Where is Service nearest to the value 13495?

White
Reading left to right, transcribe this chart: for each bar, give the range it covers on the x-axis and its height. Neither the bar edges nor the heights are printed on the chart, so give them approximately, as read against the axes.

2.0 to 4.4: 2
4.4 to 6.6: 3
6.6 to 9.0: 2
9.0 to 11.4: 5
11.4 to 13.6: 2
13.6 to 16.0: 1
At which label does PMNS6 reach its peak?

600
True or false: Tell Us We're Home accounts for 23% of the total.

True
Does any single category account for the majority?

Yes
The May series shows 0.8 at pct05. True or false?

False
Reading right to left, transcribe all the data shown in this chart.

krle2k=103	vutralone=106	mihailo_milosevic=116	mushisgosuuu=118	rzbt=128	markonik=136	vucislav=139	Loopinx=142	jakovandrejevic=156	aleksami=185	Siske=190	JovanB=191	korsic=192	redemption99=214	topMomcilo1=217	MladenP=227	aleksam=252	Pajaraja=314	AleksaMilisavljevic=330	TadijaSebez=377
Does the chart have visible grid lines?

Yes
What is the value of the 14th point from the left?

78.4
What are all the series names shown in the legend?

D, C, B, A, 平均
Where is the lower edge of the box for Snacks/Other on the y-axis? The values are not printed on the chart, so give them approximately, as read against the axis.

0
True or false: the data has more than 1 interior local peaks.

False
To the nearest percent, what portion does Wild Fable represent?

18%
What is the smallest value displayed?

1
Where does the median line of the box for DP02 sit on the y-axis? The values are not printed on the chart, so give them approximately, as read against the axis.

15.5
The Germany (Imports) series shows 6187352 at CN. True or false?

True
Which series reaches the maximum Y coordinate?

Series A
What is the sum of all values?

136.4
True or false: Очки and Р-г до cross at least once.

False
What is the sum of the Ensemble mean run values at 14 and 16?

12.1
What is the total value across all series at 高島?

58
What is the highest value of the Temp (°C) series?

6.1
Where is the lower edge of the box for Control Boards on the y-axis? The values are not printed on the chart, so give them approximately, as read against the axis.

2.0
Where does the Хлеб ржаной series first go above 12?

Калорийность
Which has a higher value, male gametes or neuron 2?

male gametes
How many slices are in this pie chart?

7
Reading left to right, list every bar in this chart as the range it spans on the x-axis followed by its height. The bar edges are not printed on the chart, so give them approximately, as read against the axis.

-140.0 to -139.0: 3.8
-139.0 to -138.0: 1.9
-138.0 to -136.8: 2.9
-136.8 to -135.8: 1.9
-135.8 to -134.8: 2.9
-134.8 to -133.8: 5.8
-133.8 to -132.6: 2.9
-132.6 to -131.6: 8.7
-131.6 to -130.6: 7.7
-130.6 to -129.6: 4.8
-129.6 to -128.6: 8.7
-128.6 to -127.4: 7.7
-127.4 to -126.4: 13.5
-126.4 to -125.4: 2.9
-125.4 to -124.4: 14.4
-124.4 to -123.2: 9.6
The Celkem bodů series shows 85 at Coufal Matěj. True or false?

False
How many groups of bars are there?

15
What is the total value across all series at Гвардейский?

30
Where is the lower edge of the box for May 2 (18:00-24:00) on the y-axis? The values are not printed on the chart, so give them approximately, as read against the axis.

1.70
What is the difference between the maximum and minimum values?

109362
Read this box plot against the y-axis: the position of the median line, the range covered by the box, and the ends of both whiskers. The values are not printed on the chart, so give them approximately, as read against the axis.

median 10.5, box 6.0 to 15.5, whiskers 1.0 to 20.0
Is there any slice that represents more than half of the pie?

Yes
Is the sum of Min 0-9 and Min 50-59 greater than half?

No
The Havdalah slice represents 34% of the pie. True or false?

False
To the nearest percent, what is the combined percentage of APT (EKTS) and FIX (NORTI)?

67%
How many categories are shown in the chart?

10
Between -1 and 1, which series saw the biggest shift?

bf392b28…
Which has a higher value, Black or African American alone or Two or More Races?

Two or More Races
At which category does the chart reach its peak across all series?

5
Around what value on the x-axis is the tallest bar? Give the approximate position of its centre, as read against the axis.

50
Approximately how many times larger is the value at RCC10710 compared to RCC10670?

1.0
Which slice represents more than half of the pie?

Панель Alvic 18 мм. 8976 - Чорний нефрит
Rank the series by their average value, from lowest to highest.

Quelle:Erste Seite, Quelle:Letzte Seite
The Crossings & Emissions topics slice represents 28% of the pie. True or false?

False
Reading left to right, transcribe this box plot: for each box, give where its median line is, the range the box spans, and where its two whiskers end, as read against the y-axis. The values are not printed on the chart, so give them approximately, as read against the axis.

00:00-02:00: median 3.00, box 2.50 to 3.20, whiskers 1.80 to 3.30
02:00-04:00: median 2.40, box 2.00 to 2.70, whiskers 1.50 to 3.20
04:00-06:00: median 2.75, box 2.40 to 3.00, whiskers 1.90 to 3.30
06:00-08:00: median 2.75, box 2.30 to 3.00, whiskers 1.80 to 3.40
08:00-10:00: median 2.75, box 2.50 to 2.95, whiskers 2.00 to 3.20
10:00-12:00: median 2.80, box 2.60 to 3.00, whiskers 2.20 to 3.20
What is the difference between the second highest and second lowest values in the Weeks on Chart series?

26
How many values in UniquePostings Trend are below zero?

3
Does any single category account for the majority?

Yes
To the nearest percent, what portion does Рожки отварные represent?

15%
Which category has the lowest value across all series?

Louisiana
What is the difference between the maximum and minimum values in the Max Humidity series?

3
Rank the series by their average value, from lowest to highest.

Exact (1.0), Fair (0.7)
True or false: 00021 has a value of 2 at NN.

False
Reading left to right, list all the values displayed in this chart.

---

:: Exercise description ::
Render all the rows above as a JSON array of strings, with one string per line and the blank lines left out.

:: Exercise answer ::
[
  "Where is Service nearest to the value 13495?",
  "White",
  "Reading left to right, transcribe this chart: for each bar, give the range it covers on the x-axis and its height. Neither the bar edges nor the heights are printed on the chart, so give them approximately, as read against the axes.",
  "2.0 to 4.4: 2",
  "4.4 to 6.6: 3",
  "6.6 to 9.0: 2",
  "9.0 to 11.4: 5",
  "11.4 to 13.6: 2",
  "13.6 to 16.0: 1",
  "At which label does PMNS6 reach its peak?",
  "600",
  "True or false: Tell Us We're Home accounts for 23% of the total.",
  "True",
  "Does any single category account for the majority?",
  "Yes",
  "The May series shows 0.8 at pct05. True or false?",
  "False",
  "Reading right to left, transcribe all the data shown in this chart.",
  "krle2k=103\tvutralone=106\tmihailo_milosevic=116\tmushisgosuuu=118\trzbt=128\tmarkonik=136\tvucislav=139\tLoopinx=142\tjakovandrejevic=156\taleksami=185\tSiske=190\tJovanB=191\tkorsic=192\tredemption99=214\ttopMomcilo1=217\tMladenP=227\taleksam=252\tPajaraja=314\tAleksaMilisavljevic=330\tTadijaSebez=377",
  "Does the chart have visible grid lines?",
  "Yes",
  "What is the value of the 14th point from the left?",
  "78.4",
  "What are all the series names shown in the legend?",
  "D, C, B, A, 平均",
  "Where is the lower edge of the box for Snacks/Other on the y-axis? The values are not printed on the chart, so give them approximately, as read against the axis.",
  "0",
  "True or false: the data has more than 1 interior local peaks.",
  "False",
  "To the nearest percent, what portion does Wild Fable represent?",
  "18%",
  "What is the smallest value displayed?",
  "1",
  "Where does the median line of the box for DP02 sit on the y-axis? The values are not printed on the chart, so give them approximately, as read against the axis.",
  "15.5",
  "The Germany (Imports) series shows 6187352 at CN. True or false?",
  "True",
  "Which series reaches the maximum Y coordinate?",
  "Series A",
  "What is the sum of all values?",
  "136.4",
  "True or false: Очки and Р-г до cross at least once.",
  "False",
  "What is the sum of the Ensemble mean run values at 14 and 16?",
  "12.1",
  "What is the total value across all series at 高島?",
  "58",
  "What is the highest value of the Temp (°C) series?",
  "6.1",
  "Where is the lower edge of the box for Control Boards on the y-axis? The values are not printed on the chart, so give them approximately, as read against the axis.",
  "2.0",
  "Where does the Хлеб ржаной series first go above 12?",
  "Калорийность",
  "Which has a higher value, male gametes or neuron 2?",
  "male gametes",
  "How many slices are in this pie chart?",
  "7",
  "Reading left to right, list every bar in this chart as the range it spans on the x-axis followed by its height. The bar edges are not printed on the chart, so give them approximately, as read against the axis.",
  "-140.0 to -139.0: 3.8",
  "-139.0 to -138.0: 1.9",
  "-138.0 to -136.8: 2.9",
  "-136.8 to -135.8: 1.9",
  "-135.8 to -134.8: 2.9",
  "-134.8 to -133.8: 5.8",
  "-133.8 to -132.6: 2.9",
  "-132.6 to -131.6: 8.7",
  "-131.6 to -130.6: 7.7",
  "-130.6 to -129.6: 4.8",
  "-129.6 to -128.6: 8.7",
  "-128.6 to -127.4: 7.7",
  "-127.4 to -126.4: 13.5",
  "-126.4 to -125.4: 2.9",
  "-125.4 to -124.4: 14.4",
  "-124.4 to -123.2: 9.6",
  "The Celkem bodů series shows 85 at Coufal Matěj. True or false?",
  "False",
  "How many groups of bars are there?",
  "15",
  "What is the total value across all series at Гвардейский?",
  "30",
  "Where is the lower edge of the box for May 2 (18:00-24:00) on the y-axis? The values are not printed on the chart, so give them approximately, as read against the axis.",
  "1.70",
  "What is the difference between the maximum and minimum values?",
  "109362",
  "Read this box plot against the y-axis: the position of the median line, the range covered by the box, and the ends of both whiskers. The values are not printed on the chart, so give them approximately, as read against the axis.",
  "median 10.5, box 6.0 to 15.5, whiskers 1.0 to 20.0",
  "Is there any slice that represents more than half of the pie?",
  "Yes",
  "Is the sum of Min 0-9 and Min 50-59 greater than half?",
  "No",
  "The Havdalah slice represents 34% of the pie. True or false?",
  "False",
  "To the nearest percent, what is the combined percentage of APT (EKTS) and FIX (NORTI)?",
  "67%",
  "How many categories are shown in the chart?",
  "10",
  "Between -1 and 1, which series saw the biggest shift?",
  "bf392b28…",
  "Which has a higher value, Black or African American alone or Two or More Races?",
  "Two or More Races",
  "At which category does the chart reach its peak across all series?",
  "5",
  "Around what value on the x-axis is the tallest bar? Give the approximate position of its centre, as read against the axis.",
  "50",
  "Approximately how many times larger is the value at RCC10710 compared to RCC10670?",
  "1.0",
  "Which slice represents more than half of the pie?",
  "Панель Alvic 18 мм. 8976 - Чорний нефрит",
  "Rank the series by their average value, from lowest to highest.",
  "Quelle:Erste Seite, Quelle:Letzte Seite",
  "The Crossings & Emissions topics slice represents 28% of the pie. True or false?",
  "False",
  "Reading left to right, transcribe this box plot: for each box, give where its median line is, the range the box spans, and where its two whiskers end, as read against the y-axis. The values are not printed on the chart, so give them approximately, as read against the axis.",
  "00:00-02:00: median 3.00, box 2.50 to 3.20, whiskers 1.80 to 3.30",
  "02:00-04:00: median 2.40, box 2.00 to 2.70, whiskers 1.50 to 3.20",
  "04:00-06:00: median 2.75, box 2.40 to 3.00, whiskers 1.90 to 3.30",
  "06:00-08:00: median 2.75, box 2.30 to 3.00, whiskers 1.80 to 3.40",
  "08:00-10:00: median 2.75, box 2.50 to 2.95, whiskers 2.00 to 3.20",
  "10:00-12:00: median 2.80, box 2.60 to 3.00, whiskers 2.20 to 3.20",
  "What is the difference between the second highest and second lowest values in the Weeks on Chart series?",
  "26",
  "How many values in UniquePostings Trend are below zero?",
  "3",
  "Does any single category account for the majority?",
  "Yes",
  "To the nearest percent, what portion does Рожки отварные represent?",
  "15%",
  "Which category has the lowest value across all series?",
  "Louisiana",
  "What is the difference between the maximum and minimum values in the Max Humidity series?",
  "3",
  "Rank the series by their average value, from lowest to highest.",
  "Exact (1.0), Fair (0.7)",
  "True or false: 00021 has a value of 2 at NN.",
  "False",
  "Reading left to right, list all the values displayed in this chart."
]